Scoperto un quasar brillante da record

Scoperto un quasar brillante da record

I quasar sono oggetti tanto enigmatici quanto importanti ai fini della cosmologia. Quasar è l’acronimo di “QUASi stellAR radio source”, sono dei nuclei galattici molto attivi, situati tipicamente a grandi distanze dalla Terra, nell’ordine dei miliardi di anni luce. Essi presentano infatti un redshift molto elevato, compreso tra 0,056 e 7,085.

Essi sono delle potenti radiosorgenti, emettono la stessa energia di centinaia di galassie messe insieme, eppure sono grandi pochi anni luce. Come è stato possibile stimare l’ordine di grandezza di oggetti così remoti? Con una semplice osservazione: i quasar hanno una luminosità molto variabile, nell’ordine dei giorni o dei mesi, e sapendo che la velocità della luce è finita, un oggetto non può cambiare luminosità più velocemente del tempo che la luce impiega ad attraversarlo.

Da dove proviene l’energia emessa dai quasar? Secondo gli attuali modelli, tale energia proviene dalla materia che viene inghiottita dal buco nero supermassiccio contenuto all’interno di questi misteriosi oggetti, materia che forma un disco di accrescimento. Questo processo di emissione di energia non è stato ancora compreso fino in fondo e può risultare molto più efficiente della fusione nucleare che avviene all’interno delle stelle.

Dopo questa breve introduzione sui quasar, veniamo allo scoperta vera e propria. Gli astronomi hanno infatti scoperto, a 12,8 miliardi di anni luce di distanza, il quasar più brillante mai scoperto, il quale splende con la luminosità di oltre 600.000 miliardi di stelle come il nostro Sole. Pensate, 6 seguito 14 zeri stelle. Un numero… decisamente astronomico!

La scoperta del quasar, conosciuto come J043947.08+163415.7, è stata effettuata da un team internazionale di scienziati capitanati da Xiaohui Fan, dell’Università dell’Arizona a Tucson, con la preziosa collaboraizone di  Marco Bonaglia, ricercatore dell’INAF a Firenze, ed è stata pubblicata su The Astrophysical Journal Letters.

La scoperta è stata resa possibile anche da un raro fenomeno astronomico, predetto dalla Teoria della Relatività, chiamato lente gravitazionale: in poche parole, la luce di un oggetto distante viene deviata da un secondo oggetto molto massivo che si trova lungo la linea di vista.

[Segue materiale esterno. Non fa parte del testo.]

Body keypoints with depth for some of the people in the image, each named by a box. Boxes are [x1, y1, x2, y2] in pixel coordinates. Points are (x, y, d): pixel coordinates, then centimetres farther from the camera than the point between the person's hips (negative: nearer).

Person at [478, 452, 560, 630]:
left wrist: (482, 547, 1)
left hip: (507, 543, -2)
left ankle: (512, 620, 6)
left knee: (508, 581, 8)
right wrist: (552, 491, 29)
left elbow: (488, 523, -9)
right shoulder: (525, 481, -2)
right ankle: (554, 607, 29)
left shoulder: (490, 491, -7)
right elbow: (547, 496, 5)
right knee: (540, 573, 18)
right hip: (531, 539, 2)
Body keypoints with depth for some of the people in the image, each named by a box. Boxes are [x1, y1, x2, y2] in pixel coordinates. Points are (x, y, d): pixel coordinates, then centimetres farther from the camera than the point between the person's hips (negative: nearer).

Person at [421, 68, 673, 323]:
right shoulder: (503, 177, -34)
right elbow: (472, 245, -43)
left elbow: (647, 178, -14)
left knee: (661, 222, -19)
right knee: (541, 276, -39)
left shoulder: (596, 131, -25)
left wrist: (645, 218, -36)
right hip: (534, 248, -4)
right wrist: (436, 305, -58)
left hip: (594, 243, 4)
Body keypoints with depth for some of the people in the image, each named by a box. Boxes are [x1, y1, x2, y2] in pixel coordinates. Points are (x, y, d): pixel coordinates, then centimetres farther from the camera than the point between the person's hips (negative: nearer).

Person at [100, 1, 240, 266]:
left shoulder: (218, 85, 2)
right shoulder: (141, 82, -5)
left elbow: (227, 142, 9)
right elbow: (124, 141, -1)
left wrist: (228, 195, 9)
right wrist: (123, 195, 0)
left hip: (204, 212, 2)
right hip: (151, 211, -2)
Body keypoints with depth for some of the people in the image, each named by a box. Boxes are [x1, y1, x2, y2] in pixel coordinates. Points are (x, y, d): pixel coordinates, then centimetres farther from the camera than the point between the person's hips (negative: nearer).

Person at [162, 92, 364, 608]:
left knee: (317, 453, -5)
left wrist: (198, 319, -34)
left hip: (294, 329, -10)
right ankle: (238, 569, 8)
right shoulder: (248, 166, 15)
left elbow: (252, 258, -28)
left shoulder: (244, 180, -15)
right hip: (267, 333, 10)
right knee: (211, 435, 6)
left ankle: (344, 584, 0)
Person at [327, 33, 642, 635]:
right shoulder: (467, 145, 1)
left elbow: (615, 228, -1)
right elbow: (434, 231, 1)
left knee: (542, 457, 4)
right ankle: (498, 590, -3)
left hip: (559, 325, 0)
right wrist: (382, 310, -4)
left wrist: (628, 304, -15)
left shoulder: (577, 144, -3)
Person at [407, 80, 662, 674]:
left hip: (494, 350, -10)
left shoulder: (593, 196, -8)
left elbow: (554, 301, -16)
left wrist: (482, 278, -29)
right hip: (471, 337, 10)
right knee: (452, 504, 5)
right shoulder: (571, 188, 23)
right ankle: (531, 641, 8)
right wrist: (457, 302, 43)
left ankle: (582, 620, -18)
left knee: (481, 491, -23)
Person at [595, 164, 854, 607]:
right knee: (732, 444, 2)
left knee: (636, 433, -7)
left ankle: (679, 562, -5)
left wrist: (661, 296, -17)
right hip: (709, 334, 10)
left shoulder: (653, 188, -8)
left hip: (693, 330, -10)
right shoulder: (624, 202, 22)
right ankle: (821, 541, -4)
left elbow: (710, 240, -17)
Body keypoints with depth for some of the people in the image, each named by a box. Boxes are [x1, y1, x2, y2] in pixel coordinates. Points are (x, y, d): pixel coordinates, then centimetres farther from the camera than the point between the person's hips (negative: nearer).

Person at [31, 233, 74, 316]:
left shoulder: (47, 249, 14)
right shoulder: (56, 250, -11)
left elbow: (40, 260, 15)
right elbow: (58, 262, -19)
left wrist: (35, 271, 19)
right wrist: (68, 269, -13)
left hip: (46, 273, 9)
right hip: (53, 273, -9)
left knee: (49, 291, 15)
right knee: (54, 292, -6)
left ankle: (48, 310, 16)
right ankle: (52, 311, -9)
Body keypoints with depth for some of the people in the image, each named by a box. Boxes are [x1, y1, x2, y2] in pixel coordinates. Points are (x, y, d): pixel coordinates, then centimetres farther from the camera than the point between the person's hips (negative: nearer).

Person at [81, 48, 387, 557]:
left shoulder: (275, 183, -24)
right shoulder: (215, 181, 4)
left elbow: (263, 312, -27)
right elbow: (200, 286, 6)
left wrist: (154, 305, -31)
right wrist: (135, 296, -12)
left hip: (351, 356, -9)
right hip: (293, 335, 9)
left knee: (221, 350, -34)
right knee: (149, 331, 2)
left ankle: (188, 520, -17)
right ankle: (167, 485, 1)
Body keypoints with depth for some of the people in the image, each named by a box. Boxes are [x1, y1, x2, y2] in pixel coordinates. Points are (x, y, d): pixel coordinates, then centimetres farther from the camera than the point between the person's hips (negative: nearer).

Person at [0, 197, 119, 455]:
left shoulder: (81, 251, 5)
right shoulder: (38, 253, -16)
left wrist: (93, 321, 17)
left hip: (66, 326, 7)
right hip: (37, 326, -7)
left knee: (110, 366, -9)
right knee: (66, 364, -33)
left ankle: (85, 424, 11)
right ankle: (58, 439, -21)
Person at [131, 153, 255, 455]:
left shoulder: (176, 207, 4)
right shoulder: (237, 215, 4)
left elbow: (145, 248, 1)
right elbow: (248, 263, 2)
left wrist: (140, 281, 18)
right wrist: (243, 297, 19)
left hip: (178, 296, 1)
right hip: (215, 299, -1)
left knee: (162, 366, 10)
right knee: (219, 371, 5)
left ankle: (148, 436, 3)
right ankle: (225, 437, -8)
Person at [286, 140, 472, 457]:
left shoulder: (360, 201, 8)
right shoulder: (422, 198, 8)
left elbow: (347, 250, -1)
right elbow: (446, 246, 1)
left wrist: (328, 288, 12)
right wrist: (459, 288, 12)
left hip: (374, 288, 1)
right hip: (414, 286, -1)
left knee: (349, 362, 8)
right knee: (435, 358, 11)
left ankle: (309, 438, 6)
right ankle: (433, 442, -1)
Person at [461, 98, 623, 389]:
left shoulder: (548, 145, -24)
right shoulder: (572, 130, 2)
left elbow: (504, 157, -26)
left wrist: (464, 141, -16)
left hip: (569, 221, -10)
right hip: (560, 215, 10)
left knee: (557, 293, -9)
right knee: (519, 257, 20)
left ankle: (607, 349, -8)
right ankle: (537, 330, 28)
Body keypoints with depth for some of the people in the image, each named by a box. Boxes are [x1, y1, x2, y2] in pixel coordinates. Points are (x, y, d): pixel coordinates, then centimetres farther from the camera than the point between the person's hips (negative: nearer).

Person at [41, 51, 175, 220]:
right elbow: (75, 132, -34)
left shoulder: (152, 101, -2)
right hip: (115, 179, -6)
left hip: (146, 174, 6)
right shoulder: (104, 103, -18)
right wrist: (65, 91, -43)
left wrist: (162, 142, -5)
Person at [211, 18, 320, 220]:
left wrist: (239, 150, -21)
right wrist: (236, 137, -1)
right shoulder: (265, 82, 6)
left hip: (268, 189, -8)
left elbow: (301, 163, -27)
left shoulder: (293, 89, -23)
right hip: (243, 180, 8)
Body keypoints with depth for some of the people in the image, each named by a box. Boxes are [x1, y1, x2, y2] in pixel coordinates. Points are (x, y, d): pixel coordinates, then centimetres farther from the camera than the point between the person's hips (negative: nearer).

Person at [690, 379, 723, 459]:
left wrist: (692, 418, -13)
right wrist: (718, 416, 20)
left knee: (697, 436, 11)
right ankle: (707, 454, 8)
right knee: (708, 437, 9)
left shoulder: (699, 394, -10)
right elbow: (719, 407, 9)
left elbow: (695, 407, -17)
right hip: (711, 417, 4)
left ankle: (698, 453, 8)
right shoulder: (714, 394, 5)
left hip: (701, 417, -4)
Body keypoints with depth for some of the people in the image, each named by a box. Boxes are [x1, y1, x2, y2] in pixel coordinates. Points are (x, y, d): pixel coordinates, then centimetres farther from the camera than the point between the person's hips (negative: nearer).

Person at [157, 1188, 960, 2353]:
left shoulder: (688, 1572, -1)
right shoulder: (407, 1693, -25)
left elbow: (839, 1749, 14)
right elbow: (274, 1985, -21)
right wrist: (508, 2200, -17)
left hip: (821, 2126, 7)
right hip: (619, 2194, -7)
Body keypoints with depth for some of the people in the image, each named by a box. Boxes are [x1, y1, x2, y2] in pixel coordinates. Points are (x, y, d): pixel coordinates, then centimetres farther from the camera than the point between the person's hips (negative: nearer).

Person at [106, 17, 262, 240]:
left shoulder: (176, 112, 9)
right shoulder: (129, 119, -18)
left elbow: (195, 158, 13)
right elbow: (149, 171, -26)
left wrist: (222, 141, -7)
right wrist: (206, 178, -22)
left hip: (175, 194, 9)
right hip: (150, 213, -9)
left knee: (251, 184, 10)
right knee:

Ecco le parole di Marco Banaglia, a proposito di questa scoperta:

Nel marzo del 2018 abbiamo osservato con il telescopio Lbt il quasar J0439+1634 utilizzando lo strumento Luci abbinato al sistema di ottica adattiva Argos. Successivamente, analizzando i dati, abbiamo notato che l’immagine del quasar può essere risolta mostrando due altri oggetti nelle vicinanze dell’oggetto principale. Questa scoperta non era stata possibile nelle precedenti osservazioni perché avevano una risoluzione limitata dalle condizioni di seeing atmosferico. Il sistema di ottica adattiva Argos, realizzato da un consorzio di cui INAF fa parte tramite il gruppo di Ottiche adattive dell’Osservatorio astrofisico di Arcetri, permette invece di compensare la turbolenza atmosferica presente nelle riprese di Lbt, migliorando la risoluzione dello strumento Luci. I dati di alta qualità che abbiamo ottenuto con Lbt sono stati fondamentali per avvalorare l’ipotesi che la luce del quasar fosse affetta da lensing gravitazionale, cosa che è stata definitivamente confermata dalle osservazioni effettuate grazie al telescopio spaziale Hubble nell’aprile del 2018.